In "Emissary from Hamelin," a child piper returns on the booth anniversary of the abduction of the children from that medieval town and pipes finis for all of mankind. Here Ellison's basic idea, that progress is progressing in an immoral way, seems a bit shrill and tiresome, an unsurprising mating of the Twilight Zone moral stance with that of the Woodstock Nation (we can almost hear PA systems blaring, "And don't forget to pick up the garbage."). The child's explanation for his return is simple and direct: "We want everyone to stop what they are doing to make this a bad place, or we mill take this place away from you." But the words Ellison puts into his newspaperman-narrator's mouth to amplify the thought smacks a little bit too much of Woodsy Owl for me: "Stop paving over the green lands with plastic, stop fighting, stop killing friendship, have courage, don't lie, stop brutalizing each other . . ." These are Ellison's own thoughts, and fine thoughts they are, but I like my stories without billboards.

I suppose this sort of misstep-a story with a commercial embedded in its center-is the risk that all "fable fiction" runs. And perhaps the writer of short stories runs a higher risk of falling into the pit than the novelist (although when a novel falls into this pit, the results are even more awful; go down to your local library sometime, get a stack permit, and look up some of the reporter Tom Wicker's novels from the fifties and sixties-your hair will turn white). In most cases Ellison goes around the pit, jumps over it . . . or jumps right into it, on purpose, avoiding major injury either by his own talent, the grace of God, or a combination of the two.
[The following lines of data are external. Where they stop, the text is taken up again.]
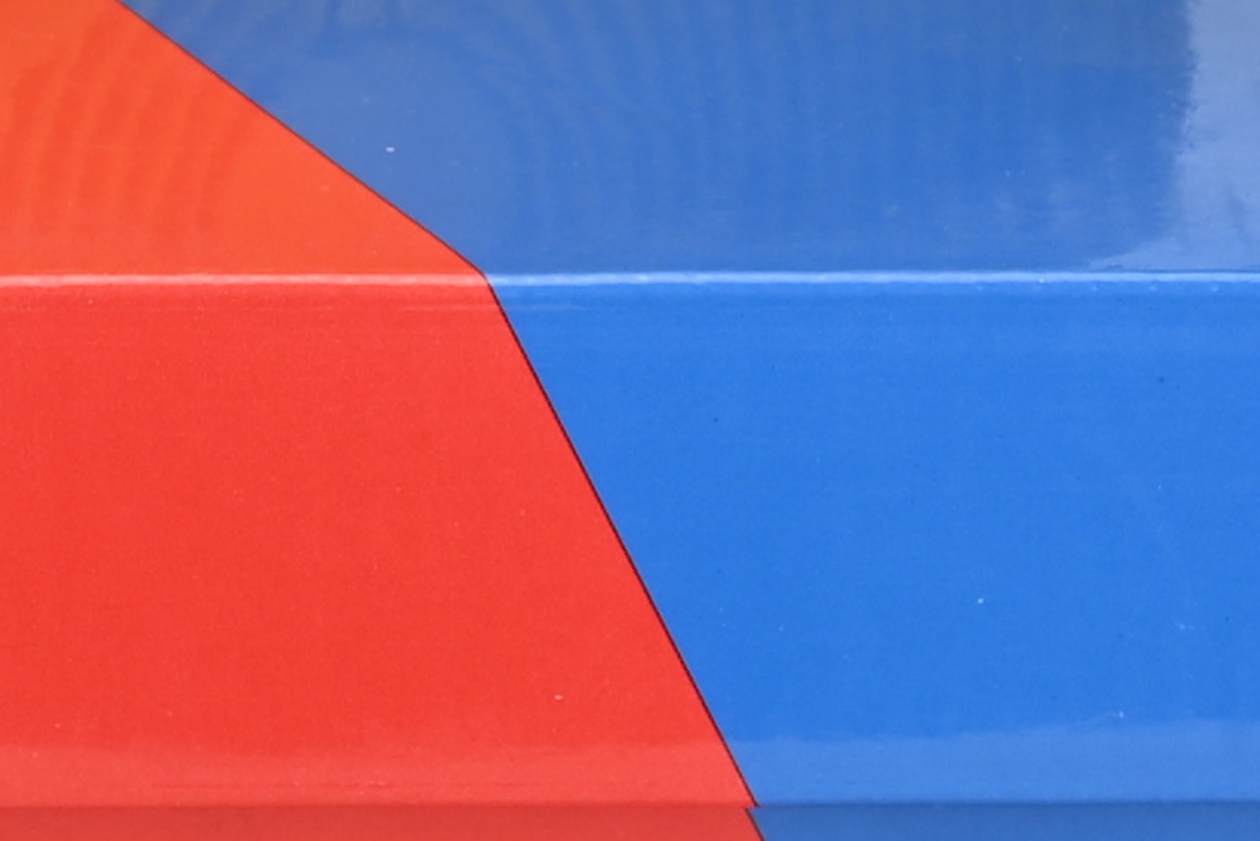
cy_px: -169
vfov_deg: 4.5
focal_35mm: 307
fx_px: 10750
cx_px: 351
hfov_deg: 6.7
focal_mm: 43
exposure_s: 1/200
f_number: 11
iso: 100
Some of the stories in Strange Wine don't fit so comfortably into the fable category, and Ellison is perhaps at his best when he is simply goofing with the language, not playing whole songs but simply producing runs of melody and feeling. "From A to Z, in the Chocolate Alphabet" is such a story (except it is not really a story at all; it is a series of fragments, some narrative, some not, that reads more like beat poetry). It was written in the window of the Change of Hobbit bookstore in Los Angeles, under circumstances so confusing that Ellison's introduction to the piece does not even really do it justice.